[[ DATASET EXCERPTS, beginning ]]

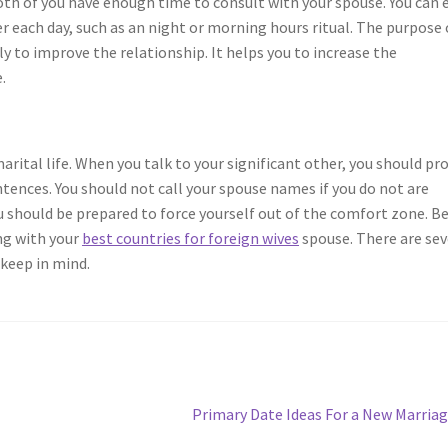
both of you have enough time to consult with your spouse. You can 
 each day, such as an night or morning hours ritual. The purpose 
ly to improve the relationship. It helps you to increase the
.
arital life. When you talk to your significant other, you should pr
entences. You should not call your spouse names if you do not are
 you should be prepared to force yourself out of the comfort zone. B
ing with your
best countries for foreign wives
spouse. There are sev
 keep in mind.
Next
Primary Date Ideas For a New Marria
post:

[[ DATASET EXCERPTS, end ]]

> DIRECTIONS: Look through the data above and return each line where the string "with" occurs.

> EXERCISE RESPONSE:
both of you have enough time to consult with your spouse. You can 
ing with your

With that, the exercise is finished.